La France, habituée à négocier avec la Commission lors des précédentes procédures de déficit excessif, en sait quelque chose. Au cours des années 2010, Paris a obtenu à plusieurs reprises des délais pour se conformer à la trajectoire préconisée par Bruxelles. À l’époque, la Commission européenne avait fait preuve d’une certaine indulgence à l’égard de la France… « parce que c’est la France », selon les mots de l’ancien président de l’exécutif Jean-Claude Juncker.   

Fort de cette expérience, Paris pourrait profiter des marges de négociation prévues par les nouvelles règles. « Le principe de la réforme est d’autoriser des temps et des évolutions plus adaptées à la situation des différents pays, on va voir comment ces flexibilités vont se mettre en œuvre », indique-t-on à Bercy.   

Il faudra également voir comment la Commission « digère » les nouvelles règles, souligne Jérôme Creel. Et observer comment elles seront interprétées par les commissaires chargés du dossier – le socialiste italien Paolo Gentiloni, commissaire à l’Économie, et le conservateur letton Valdis Dombrovskis, vice-président exécutif.   
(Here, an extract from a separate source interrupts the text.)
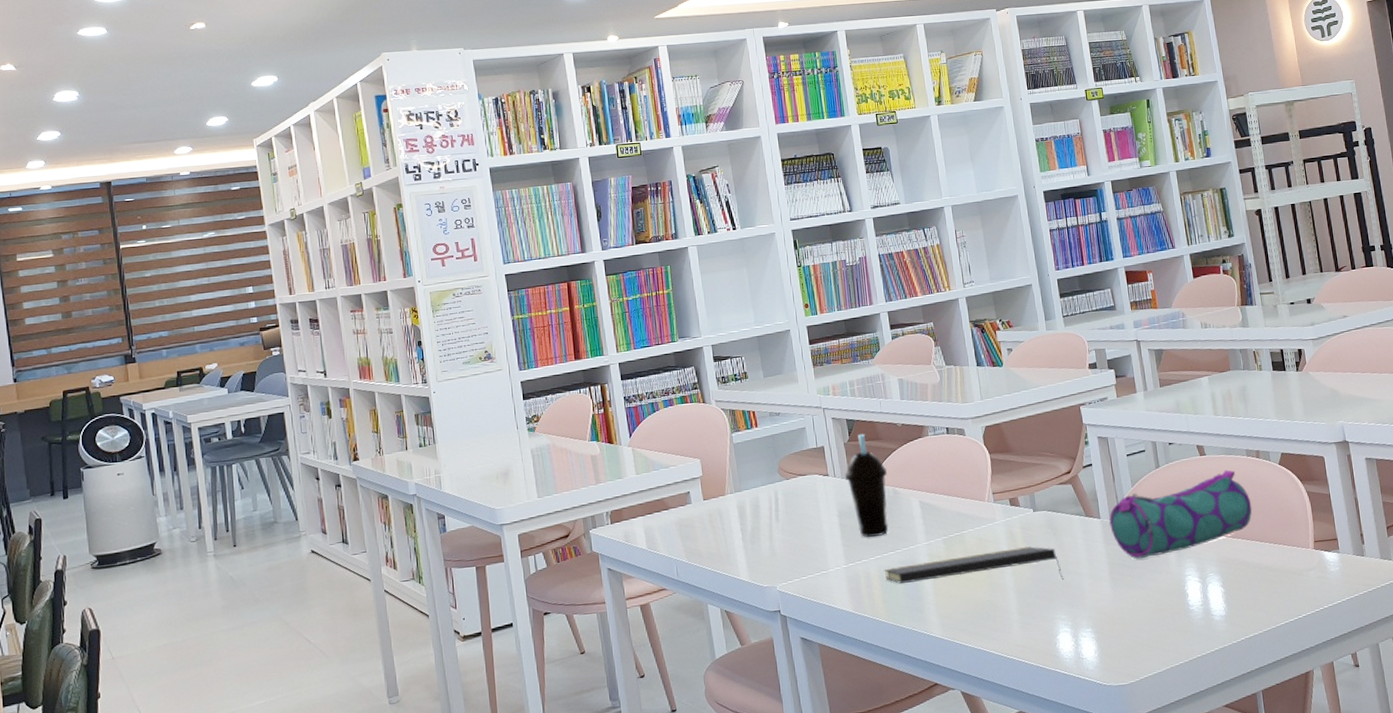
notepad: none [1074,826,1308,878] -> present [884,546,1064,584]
Preuves d’amour Malgré cette marge de manœuvre accrue, la France pourrait tout de même être pénalisée par le nouveau cadre de gouvernance économique, juge un expert interrogé par Contexte. « La négociation n’a pas été suffisante, les règles sont très contraignantes pour la France […] dans une mesure qu’elle semble aujourd’hui relativement incapable de respecter. » Et, selon lui, le dérapage budgétaire français pourrait plomber les propositions défendues par la France à Bruxelles, en particulier l’idée d’un emprunt commun pour financer la défense.   
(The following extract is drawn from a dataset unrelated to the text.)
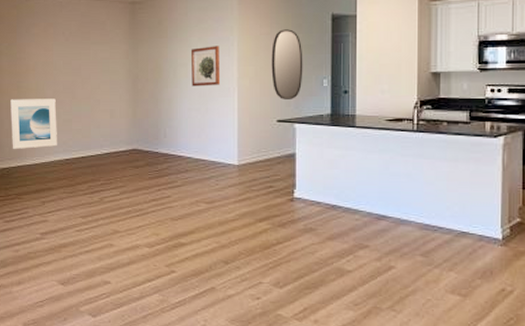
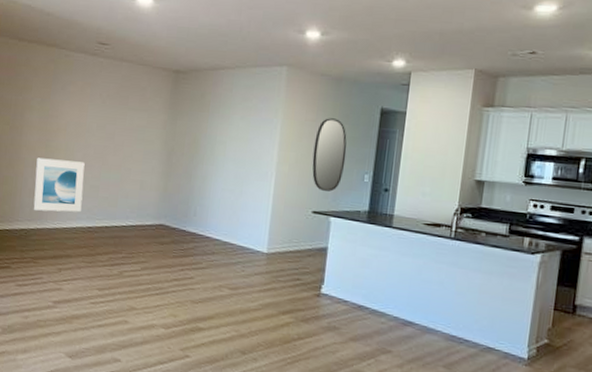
wall art: present [190,46,221,87] -> none [228,126,262,168]

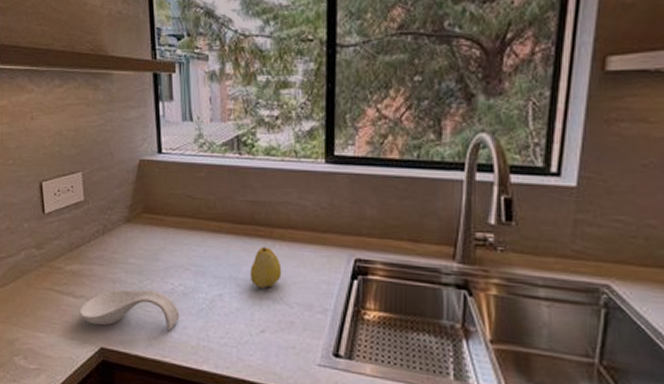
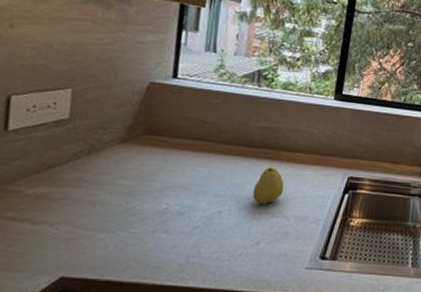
spoon rest: present [79,289,180,330] -> none [36,211,171,253]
« La France va effectivement devoir donner quelques preuves d’amour à ses partenaires européens pour montrer son sérieux. Mais la crédibilité d’un pays ne se résume pas à des chiffres à un instant T, et c’est justement l’esprit des nouvelles règles », nuance l’eurodéputée Renew Stéphanie Yon-Courtin, membre de la commission des Affaires économiques. Un diplomate européen juge que le cas français sera plus problématique à partir de l’an prochain. Le club des mauvais élèves sera alors plus restreint. Ne devraient rester plus que la France, la Slovaquie, la Roumanie ou encore la Belgique, estime Zsolt Darvas, du think tank Bruegel. Plus isolée, la France pourrait être plus facilement mise à l’index.